Difficile de placer cet épisode sur l’échiquier Resident Evil. Aventure nostalgique en guise de cadeau pour les fans ? Tournée d’adieu au gameplay d’antan et décors fixes ? Prequel inutile pour exploiter le filon jusqu’au bout ? Resident Evil 0, c’est un peu tout ça à la fois, d’où son placement entre les épisodes faibles et ceux plus forts de la série.
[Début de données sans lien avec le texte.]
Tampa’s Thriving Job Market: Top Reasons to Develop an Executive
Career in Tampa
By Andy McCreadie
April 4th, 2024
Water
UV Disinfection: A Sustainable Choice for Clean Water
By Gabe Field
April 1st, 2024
Le jeu raconte les événements entourant le crash en hélicoptère de l’équipe BRAVO des S.T.A.R.S. (élite de la police locale) que vous venez sauver dans le premier épisode. Il met le joueur dans la peau de Rebecca Chambers, l’énigmatique nouvelle recrue que l’on croise au Manoir Spencer dans la campagne de Chris Redfield, ainsi qu’un personnage plus sombre et mystérieux, Billy Coen, un ex-marine accusé du meurtre de 23 personnes. Sorti après le remake/remaster HD de Resident Evil sur Gamecube, l’épisode 0 en reprend la même (magnifique) direction artistique. Plutôt qu’une double campagne, le jeu propose au joueur d’alterner d’un personnage à l’autre par un système de zapping. Cette mécanique est au centre de Resident Evil 0, certaines énigmes devant être résolues en switchant de Rebecca à Billy. Malheureusement, le système n’est pas tout à fait point, notamment à cause d’une gestion de l’inventaire catastrophique. Exit les coffres de rangement, le jeu met l’accent sur la pose d’objets dans le décor, imposant de pénibles allers-retours pour partir à la chasse à ces mêmes objets.
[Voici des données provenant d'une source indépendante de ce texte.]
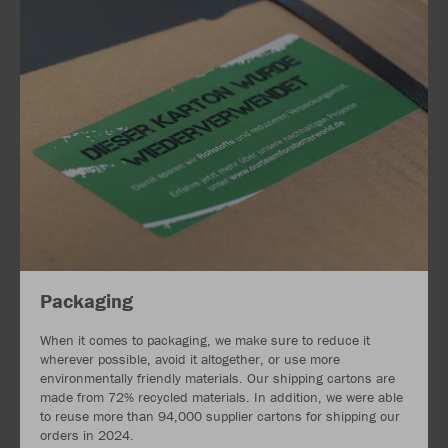
Packaging
When it comes to packaging, we make sure to reduce it
wherever possible, avoid it altogether, or use more
environmentally friendly materials. Our shipping cartons are
made from 72% recycled materials. In addition, we were able
to reuse more than 94,000 supplier cartons for shipping our
orders in 2024.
Le scénario est aussi intéressant que dispensable : on en apprend plus sur les intentions du traître Albert Wesker, sur Umbrella et ses fondateurs, James Marcus et Oswell E. Spencer, et le jeu fait le lien direct avec le premier épisode (mais aussi le deuxième via le personnage prépondérant de William Birkin). Rayon level design et décors, mis à part le cadre inaugural passionnant d’un train infesté de zombies, Resident Evil 0 a la mauvaise idée de s’enfermer ensuite dans des environnements aussi peu inspirés qu’un laboratoire (encore !) et une usine d’armement… Reste un bestiaire aussi dégoûtant que mémorable : Scorpion, Sangsue, Chauve-souris et mille-pattes géants. Le zoo de l’horreur.